Libraries are ultimately meant to be used in some application. Applications are different in that they usually are not depended on by other projects. They are meant to be deployed into some specific environment and only then should the exact versions of all their dependencies and subdependencies be made concrete. To make this process easier is currently the main goal of Pipenv.

To summarize:

  • For libraries, define abstract dependencies via install_requires in setup.py. The decision of which version exactly to be installed and where to obtain that dependency is not yours to make!
  • For applications, define dependencies and where to get them in the Pipfile and use this file to update the set of concrete dependencies in Pipfile.lock. This file defines a specific idempotent environment that is known to work for your project. The Pipfile.lock is your source of truth. The Pipfile is a convenience for you to create that lock-file, in that it allows you to still remain somewhat vague about the exact version of a dependency to be used. Pipenv is there to help you define a working conflict-free set of specific dependency-versions, which would otherwise be a very tedious task.
  • Of course, Pipfile and Pipenv are still useful for library developers, as they can be used to define a development or test environment.
  • And, of course, there are projects for which the distinction between library and application isn’t that clear. In that case, use install_requires alongside Pipenv and Pipfile.

You can also do this:

$ pipenv install -e .

This will tell Pipenv to lock all your setup.py–declared dependencies.

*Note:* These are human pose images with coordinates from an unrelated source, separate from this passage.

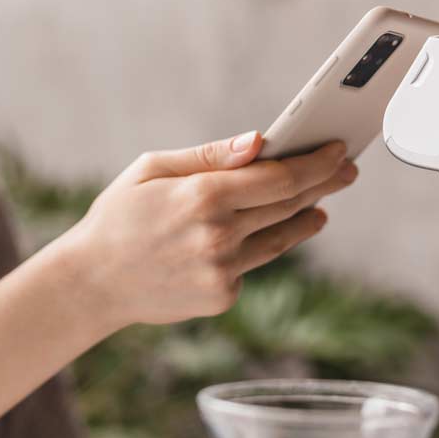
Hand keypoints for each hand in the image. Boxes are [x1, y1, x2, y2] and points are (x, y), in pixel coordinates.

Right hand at [61, 131, 357, 327]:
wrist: (92, 282)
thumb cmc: (119, 216)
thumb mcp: (151, 169)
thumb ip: (208, 155)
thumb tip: (258, 141)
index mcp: (201, 196)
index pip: (279, 177)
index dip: (316, 163)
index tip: (337, 149)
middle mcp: (218, 235)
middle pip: (290, 205)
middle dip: (324, 184)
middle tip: (346, 170)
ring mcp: (222, 270)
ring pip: (281, 238)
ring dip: (307, 218)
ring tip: (321, 205)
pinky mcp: (222, 296)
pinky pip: (254, 264)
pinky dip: (264, 245)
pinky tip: (272, 232)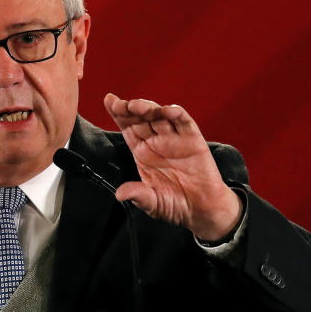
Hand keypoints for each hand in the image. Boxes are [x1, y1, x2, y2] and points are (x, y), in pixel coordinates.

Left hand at [103, 93, 241, 240]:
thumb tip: (120, 195)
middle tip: (120, 105)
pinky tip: (167, 110)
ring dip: (148, 108)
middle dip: (129, 109)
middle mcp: (156, 142)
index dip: (118, 114)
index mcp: (142, 152)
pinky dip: (177, 113)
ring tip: (136, 106)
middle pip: (140, 118)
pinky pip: (184, 122)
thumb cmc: (175, 204)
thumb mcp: (152, 202)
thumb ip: (138, 195)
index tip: (109, 101)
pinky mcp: (193, 140)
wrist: (201, 210)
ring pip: (159, 116)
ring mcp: (174, 139)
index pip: (128, 128)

☤ Changing Pipenv’s Cache Location

You can force Pipenv to use a different cache location by setting the environment variable PIPENV_CACHE_DIR to the location you wish. This is useful in the same situations that you would change PIP_CACHE_DIR to a different directory.

☤ Changing Default Python Versions

By default, Pipenv will initialize a project using whatever version of python the python3 is. Besides starting a project with the --three or --two flags, you can also use PIPENV_DEFAULT_PYTHON_VERSION to specify what version to use when starting a project when --three or --two aren’t used.